The frequency of severe weather incidents is increasing at an accelerated pace with infrastructure worth billions of rands continuing to be destroyed. Businesses are grappling with substantial financial losses, as they contend with soaring operational costs to maintain their operations and keep their doors open.
This trend is evident in recent natural catastrophes, such as the 2017 Western Cape wildfires, the April 2022 KwaZulu-Natal (KZN) floods, and significant flooding in the Western Cape and along the Orange and Vaal Rivers in 2023.
Climate change has become not only a social risk but also one of the biggest financial risks, impacting the national economy.
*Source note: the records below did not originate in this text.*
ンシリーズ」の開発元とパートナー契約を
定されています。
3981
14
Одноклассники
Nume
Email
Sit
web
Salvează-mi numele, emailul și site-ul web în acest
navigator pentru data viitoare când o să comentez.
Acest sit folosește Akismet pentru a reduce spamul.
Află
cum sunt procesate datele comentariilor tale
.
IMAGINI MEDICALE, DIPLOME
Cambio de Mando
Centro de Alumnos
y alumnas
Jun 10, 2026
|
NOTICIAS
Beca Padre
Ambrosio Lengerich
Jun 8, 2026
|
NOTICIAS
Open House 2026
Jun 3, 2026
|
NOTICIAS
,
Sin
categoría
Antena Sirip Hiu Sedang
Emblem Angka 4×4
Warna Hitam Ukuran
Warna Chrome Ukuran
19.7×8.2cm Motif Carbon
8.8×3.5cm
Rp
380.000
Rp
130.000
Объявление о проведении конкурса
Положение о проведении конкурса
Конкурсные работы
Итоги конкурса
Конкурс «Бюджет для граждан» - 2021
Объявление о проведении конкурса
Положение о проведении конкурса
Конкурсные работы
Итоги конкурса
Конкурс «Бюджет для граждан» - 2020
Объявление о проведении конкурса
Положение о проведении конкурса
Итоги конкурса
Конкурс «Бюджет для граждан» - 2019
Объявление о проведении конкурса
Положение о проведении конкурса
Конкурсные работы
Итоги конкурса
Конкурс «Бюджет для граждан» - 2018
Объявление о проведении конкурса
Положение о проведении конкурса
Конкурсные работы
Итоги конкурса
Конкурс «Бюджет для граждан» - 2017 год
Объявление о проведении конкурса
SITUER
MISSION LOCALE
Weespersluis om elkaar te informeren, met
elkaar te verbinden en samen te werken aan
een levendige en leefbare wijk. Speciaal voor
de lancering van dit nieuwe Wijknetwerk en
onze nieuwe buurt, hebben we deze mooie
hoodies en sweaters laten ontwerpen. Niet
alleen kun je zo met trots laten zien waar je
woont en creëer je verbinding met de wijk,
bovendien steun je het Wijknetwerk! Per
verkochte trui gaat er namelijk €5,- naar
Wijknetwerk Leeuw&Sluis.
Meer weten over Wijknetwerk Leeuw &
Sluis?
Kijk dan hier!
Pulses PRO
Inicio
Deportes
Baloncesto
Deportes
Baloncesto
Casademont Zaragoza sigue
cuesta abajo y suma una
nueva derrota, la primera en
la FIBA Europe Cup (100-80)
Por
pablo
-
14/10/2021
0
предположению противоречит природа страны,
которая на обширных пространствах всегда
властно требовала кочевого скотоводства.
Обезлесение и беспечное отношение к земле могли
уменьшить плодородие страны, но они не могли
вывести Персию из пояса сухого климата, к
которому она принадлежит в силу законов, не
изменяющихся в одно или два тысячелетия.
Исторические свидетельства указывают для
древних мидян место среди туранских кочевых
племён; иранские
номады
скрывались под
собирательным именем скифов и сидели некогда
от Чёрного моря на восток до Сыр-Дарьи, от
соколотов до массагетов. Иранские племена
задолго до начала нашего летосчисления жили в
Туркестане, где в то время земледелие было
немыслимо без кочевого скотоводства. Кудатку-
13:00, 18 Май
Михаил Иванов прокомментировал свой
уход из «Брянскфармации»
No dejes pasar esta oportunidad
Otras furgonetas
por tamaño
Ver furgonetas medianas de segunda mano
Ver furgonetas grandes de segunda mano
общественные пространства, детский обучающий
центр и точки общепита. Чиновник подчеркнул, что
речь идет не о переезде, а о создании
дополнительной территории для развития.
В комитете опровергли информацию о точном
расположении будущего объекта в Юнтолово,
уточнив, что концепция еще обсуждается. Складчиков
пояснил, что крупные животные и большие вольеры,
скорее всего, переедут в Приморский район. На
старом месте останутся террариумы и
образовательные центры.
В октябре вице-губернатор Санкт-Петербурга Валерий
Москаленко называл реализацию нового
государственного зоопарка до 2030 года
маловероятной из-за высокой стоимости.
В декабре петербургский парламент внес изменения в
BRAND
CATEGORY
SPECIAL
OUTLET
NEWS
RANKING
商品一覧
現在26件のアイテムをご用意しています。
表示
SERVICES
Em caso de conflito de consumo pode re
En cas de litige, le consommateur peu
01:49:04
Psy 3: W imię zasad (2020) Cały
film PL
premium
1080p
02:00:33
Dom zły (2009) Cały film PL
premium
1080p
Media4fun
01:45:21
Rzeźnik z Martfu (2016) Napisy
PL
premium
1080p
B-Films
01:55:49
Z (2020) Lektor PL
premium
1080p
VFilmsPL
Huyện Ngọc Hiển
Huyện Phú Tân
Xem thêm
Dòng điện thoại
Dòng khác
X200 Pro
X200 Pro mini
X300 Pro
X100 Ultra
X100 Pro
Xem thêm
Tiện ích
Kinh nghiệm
While insurance cover has traditionally served as a safeguard for businesses facing losses from severe weather incidents, there are now emerging concerns and warning signs that could be alarming for businesses.
“The increasing occurrence and intensity of climate-related risks present companies with a new set of dynamic and complex challenges,” says Hermanus van der Linde, the CEO of IntegriSure Brokers.
Van der Linde elaborates on the diminishing appetite of reinsurers to take on specific risks, particularly in regions prone to sever weather events. Consequently, insurers find themselves shouldering a greater portion of the risks compared to the past, leading to a corresponding reduction in their risk appetite.
“This, in turn, directly impacts businesses. In the past, there were instances where insurers may have been lenient in terms of risk requirements, and in some cases even allowing clients to be non-compliant with a punitive excess. However, we are now observing instances where insurers are steadfast in their insistence on risk prevention measures, with little or no room for negotiation. While this is a prudent approach for insurers to appropriately manage risks, it carries significant and far-reaching financial implications for businesses.”
This was echoed by findings from a global customer survey, “The Value of Insurance in a Changing Risk Landscape,” that reveals insurance clients across the world’s six largest insurance markets are concerned about future insurability. Over 50% of respondents expect it will become more difficult or impossible to get insurance for natural catastrophes.
As climate risks intensify, systemic risk grows, posing challenges to the conventional insurance business model. This could result in elevated premiums, rendering insurance either prohibitively expensive or, worse yet, inaccessible.
“It is our belief that the risk management landscape will undergo a profound transformation, with brokers assuming a central role in safeguarding businesses beyond merely securing appropriate insurance products but in proactively identifying and assisting with non-traditional risk management solutions. It is essential for brokers to provide services that go beyond conventional risk transfer, and incorporate elements such as risk prediction and prevention. Through leveraging their expertise to deliver comprehensive services addressing risk mitigation and fostering positive change, brokers can guide clients in developing robust risk management strategies to ensure uninterrupted business continuity,” concludes van der Linde.